Offstage, Merrill has flexed her artistic skills, designing posters and programs for Hansel and Gretel, and contributing in-show illustrations for Fun Home. “I think it’s important to have as many skills as you possibly can, just to stay afloat and keep going as a performer,” she said.
Hello, New Mainstage!
Come October, when alumni make a long-awaited return to campus for Homecoming, Merrill will be on the newly renovated McDonald Theatre stage, prepared to welcome them. She’s taking on the titular role of Dolly Levi in Wesleyan Theatre Company’s upcoming production of Hello, Dolly! — the first full-capacity performance since February of 2020.
“Live audiences are so fun! I’m excited for our cast to experience that, and to find joy in bringing joy to a world that’s been shut down for a while.”
“I am grateful for the opportunity and so excited to be in Hello, Dolly! this fall,” said Merrill, who has been absorbing songs from the show since she was a child. After experiencing a season with limited patron capacity, she’s also looking forward to sharing the magic of theatre with a full house: “Live audiences are so fun! I’m excited for our cast to experience that, and to find joy in bringing joy to a world that’s been shut down for a while.”

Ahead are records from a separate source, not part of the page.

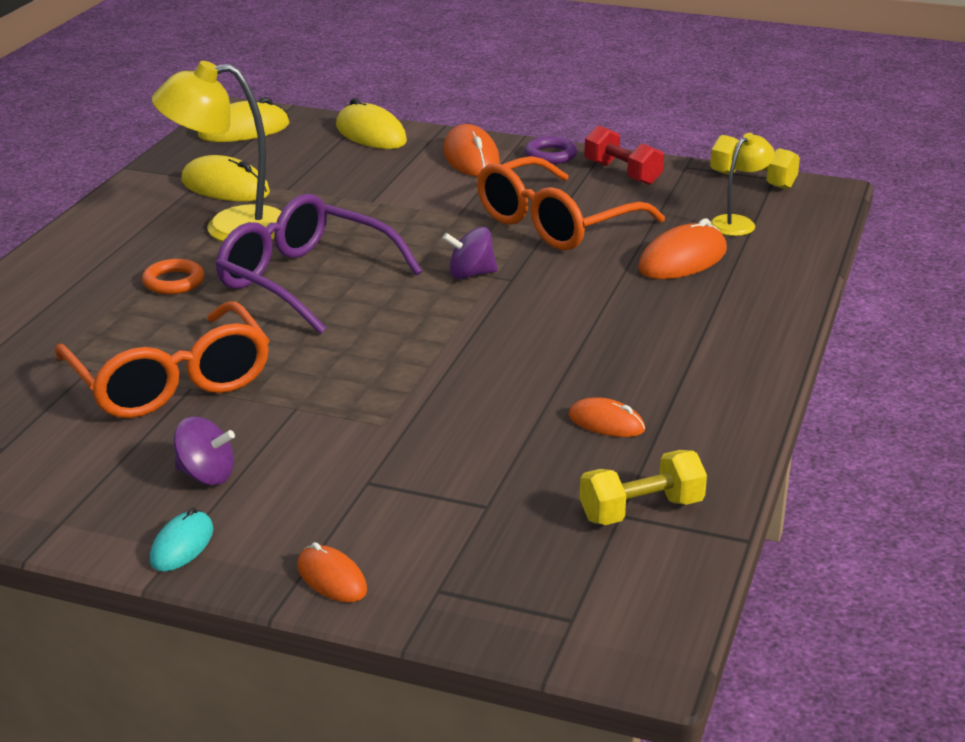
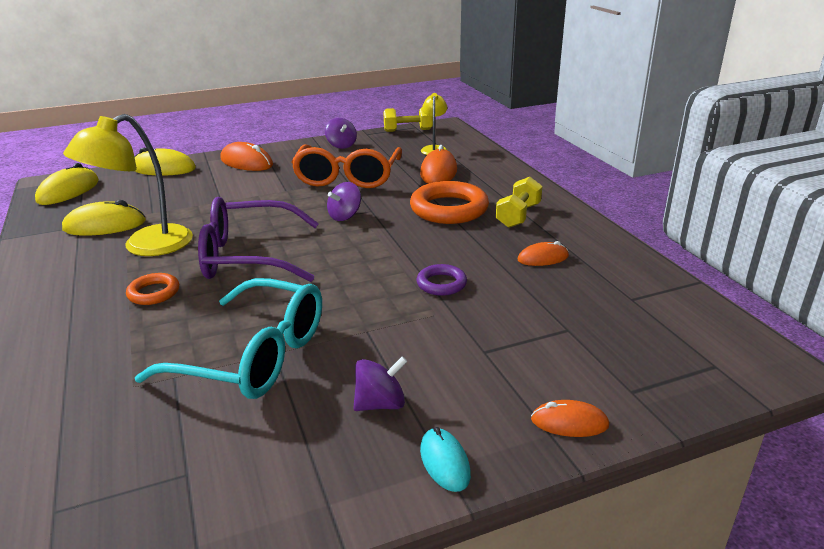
camera: 40 degrees left, 0 degrees up
orange glasses [55,301,270,418] -> turquoise glasses [135,278,322,399]
purple ring [525,136,577,164] -> purple ring moved to [417,264,467,296]
yellow dumbbell [580,450,707,525] -> yellow dumbbell moved to [496,177,542,228]
red dumbbell [584,125,664,185] -> purple spinning top [325,118,357,149]
none -> orange ring [410,181,489,224]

The renovations to McDonald Theatre, including new seating, a suspended stage and lighting advances, were made possible through a $1 million grant from The Sunderland Foundation along with several gifts from generous alumni and friends. The updates ensure that NWU theatre students can learn and perform in an environment that is comparable to that of professional theatres, effectively preparing them for life post-graduation. “I think it will bring confidence and security to the performers,” said Merrill of the renovations, “It will enhance their ability to be creative and spontaneous.”
As NWU looks to Act II of the Elder Theatre Center renovation, students can already feel the wonderful impact of donors: “As theatre students, it is a really wonderful feeling to know that we have support, care and consideration behind us.”